(RNS) — It’s become almost a foregone conclusion that young adults are leaving organized religion in high numbers. Newly published findings from the National Study of Youth and Religion don’t challenge that conclusion — not exactly. But they do offer a fuller picture of what’s happening, including some possible good news for mainline Protestants.
The NSYR tracked more than 3,000 young people from 2002, when they were ages 13 to 17, through their young adult years a decade later. The fourth and final book about this research, “Back-Pocket God: Religion and Spirituality in the Lives of Emerging Adults,” looks at the most recent data as well as interviews from when the research subjects were in their 20s.
Religion News Service spoke with co-authors Melinda Lundquist Denton and Richard Flory about their findings and what is happening with religion in America. This interview has been edited for length and clarity.
You write that the biggest “winner” is the growth of the nonreligious. Only 11% of these kids were not religious when they were teenagers, compared to 35% as emerging adults. Were you surprised?
Flory: I think that the volume of the change was more than I would have expected. What’s particularly surprising is that overall, more than half, 51%, never show up at any kind of religious service at all. I thought that more would have hung on in various ways.
You also saw growth in an “indeterminate” category — emerging adults who don’t label themselves at all. You say in the book they may actually be on their way to joining the “not religious” category. Why?
Denton: The indeterminate category captures some residual “I’m just Christian” people who are not quite ready to get rid of the Christian label. How long they will hang on to that generic label is the question. If you hold religion up against Sunday brunch or game night with friends, religion was near the bottom for them. They prioritized family, friends and having meaningful work all above religion or having a relationship with God.
Flory: When we ran those tables, I was surprised by how far down their list that religion was ranked.
On the other hand, you say the smaller group who say they are very committed to religion are actually getting more committed.
Denton: There’s definitely a strengthening of commitment at the top end. When you look at that group that is now highly religious, there are two possibilities. One is that they are more committed to their religion, and the other is that those who were only marginally committed have dropped out of that group, so it makes the remaining group look even stronger. The ones who were only hanging on to please Grandma, or who didn’t see religion as part of the adult package that would become a permanent part of their lives, are no longer in the group.
Flory: The people who have remained and look more committed to religion are more likely to be married and have kids. All of that goes together.
One really surprising finding is that mainline Protestant identity is holding more or less steady in this age group. Some young adults are actually switching in. How do you interpret this?
Flory: What might be stability could actually be sideways movement from evangelicals to the mainline. The question for us becomes: Are young conservative Protestants moving in multiple ways? It’s not very many conservative Protestants, maybe 5%, who are moving to mainline churches. Rachel Held Evans would talk about millennials moving en masse from evangelicalism to the mainline, but it’s actually a small group who became, say, evangelical Episcopalians, or evangelical Orthodox, or something similar.

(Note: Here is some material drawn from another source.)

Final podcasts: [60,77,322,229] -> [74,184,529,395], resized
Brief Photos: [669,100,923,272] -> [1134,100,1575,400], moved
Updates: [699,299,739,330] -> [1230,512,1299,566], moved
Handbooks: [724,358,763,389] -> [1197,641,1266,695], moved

Denton: Are the mainliners getting propped up by evangelical defectors? When you look at the numbers, that is part of the story. But the other thing we think about is this triumph of liberal Protestantism argument. Mainliners continue to be the default American norm. With evangelicals, there’s some real tension among young adults who don’t see their institution lining up with the world they live in. With mainliners, there’s not as much tension between their religious life and the rest of their life. The overriding thing we heard from people was “Yeah, religion is fine.” Mainliners don’t leave because religion is not causing a problem, but they’re also not very engaged.

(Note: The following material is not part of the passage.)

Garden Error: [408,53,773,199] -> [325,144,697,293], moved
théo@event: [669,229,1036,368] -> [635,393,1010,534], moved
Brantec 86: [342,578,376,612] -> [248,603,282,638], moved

What’s going to happen with young adults and religion after this COVID-19 pandemic?
Flory: Those are some of the conversations I’m currently having with pastors. If you’re not tied into an institution in a really significant way, you might drop out. Early on, people were like, “Oh my gosh! Church attendance is up on Zoom!” But that doesn’t mean they’re committed. You can drop in and out at will, and get one thing from this church and something else from another. It breeds less commitment to an institution.
Denton: There’s an extent to which church is becoming more tech-savvy and could potentially reach this young adult population in ways they couldn’t before. They’re more willing to try out your church if they can do it from their bed on a Sunday morning. But long-term commitment is in question.
The other thing that will be interesting to see is that going in to this crisis, young people had very little confidence in our politicians. They already see politics and religion as too closely enmeshed. I think they will be watching to see the roles that these institutions take in politicizing the crisis. The extent to which religious groups politicize this, it will be a detractor. The extent to which they pull together could be attractive to people.
Flory: I don’t think that for emerging adults the automatic response to COVID is, “Let me go back to church.” Church would be third, fourth or fifth down their list as the place to seek out the kind of help and support they need.
Denton: Right, I don’t think they would see the church as a place of refuge. If they don’t already have those bridges or those ties, it seems unlikely that they will just out of the blue decide to become religious. If anyone is going to go back to religion, it’s going to be people who are already connected.